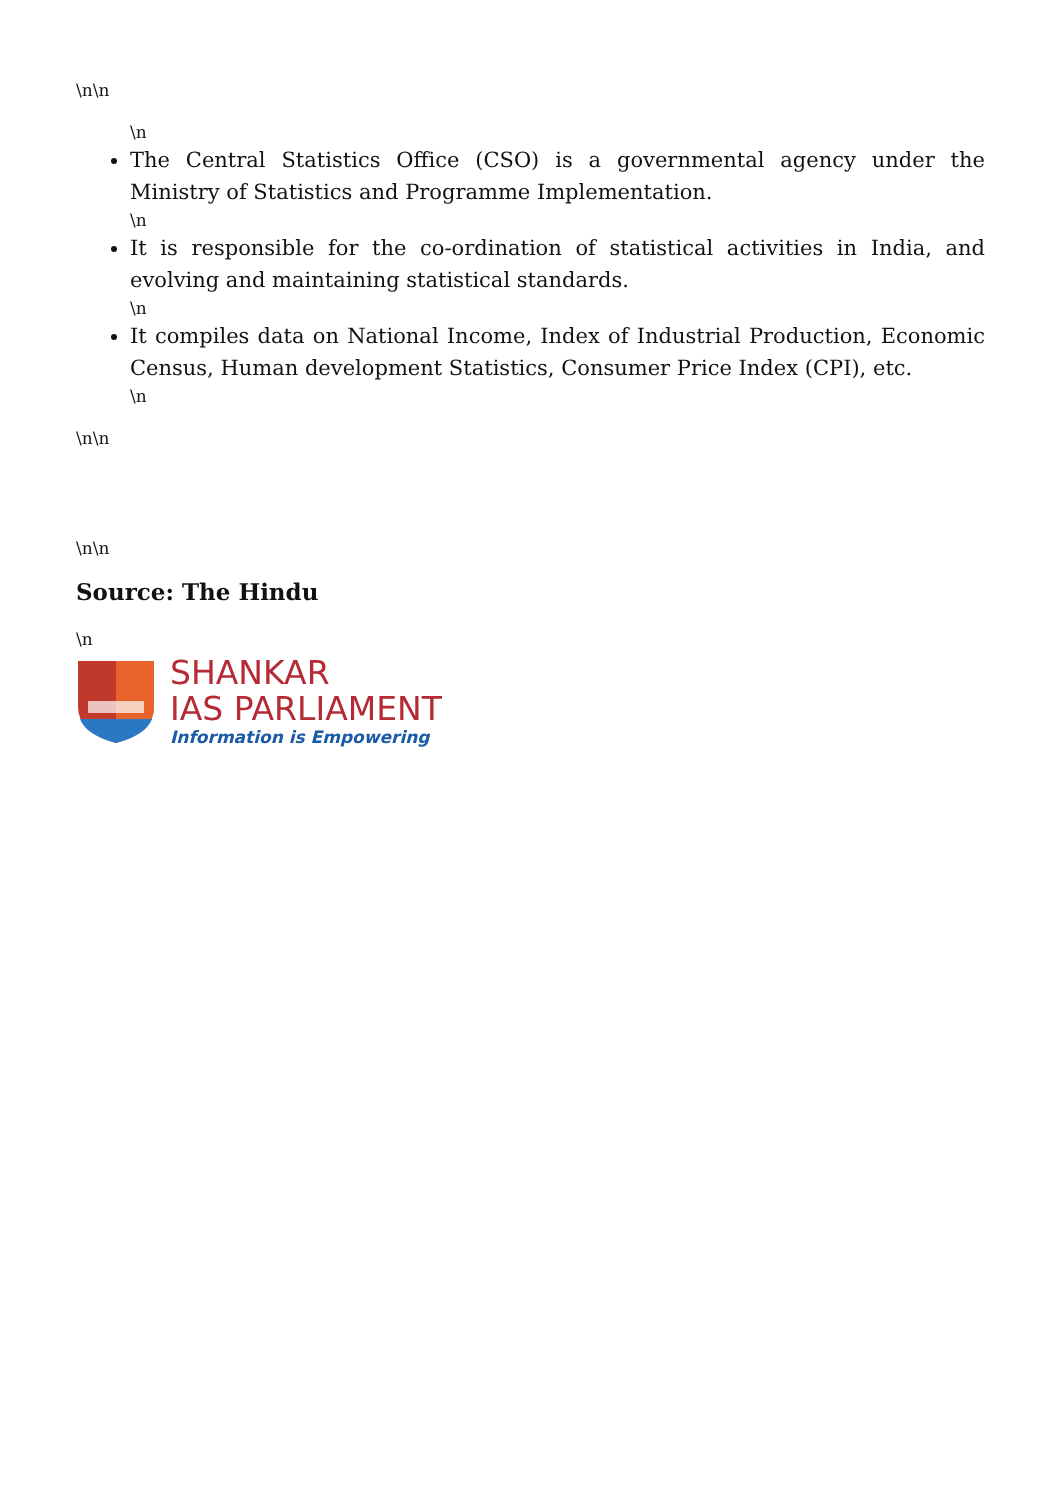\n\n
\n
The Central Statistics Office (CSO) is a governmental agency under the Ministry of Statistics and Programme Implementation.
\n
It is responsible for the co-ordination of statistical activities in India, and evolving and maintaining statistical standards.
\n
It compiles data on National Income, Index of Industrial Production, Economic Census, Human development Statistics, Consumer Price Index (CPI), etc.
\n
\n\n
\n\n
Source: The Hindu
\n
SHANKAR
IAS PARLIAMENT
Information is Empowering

__Task prompt__
Copy each line above exactly, with no images.

__Problem solution__
\n\n
\n
The Central Statistics Office (CSO) is a governmental agency under the Ministry of Statistics and Programme Implementation.
\n
It is responsible for the co-ordination of statistical activities in India, and evolving and maintaining statistical standards.
\n
It compiles data on National Income, Index of Industrial Production, Economic Census, Human development Statistics, Consumer Price Index (CPI), etc.
\n
\n\n
\n\n
Source: The Hindu
\n
SHANKAR
IAS PARLIAMENT
Information is Empowering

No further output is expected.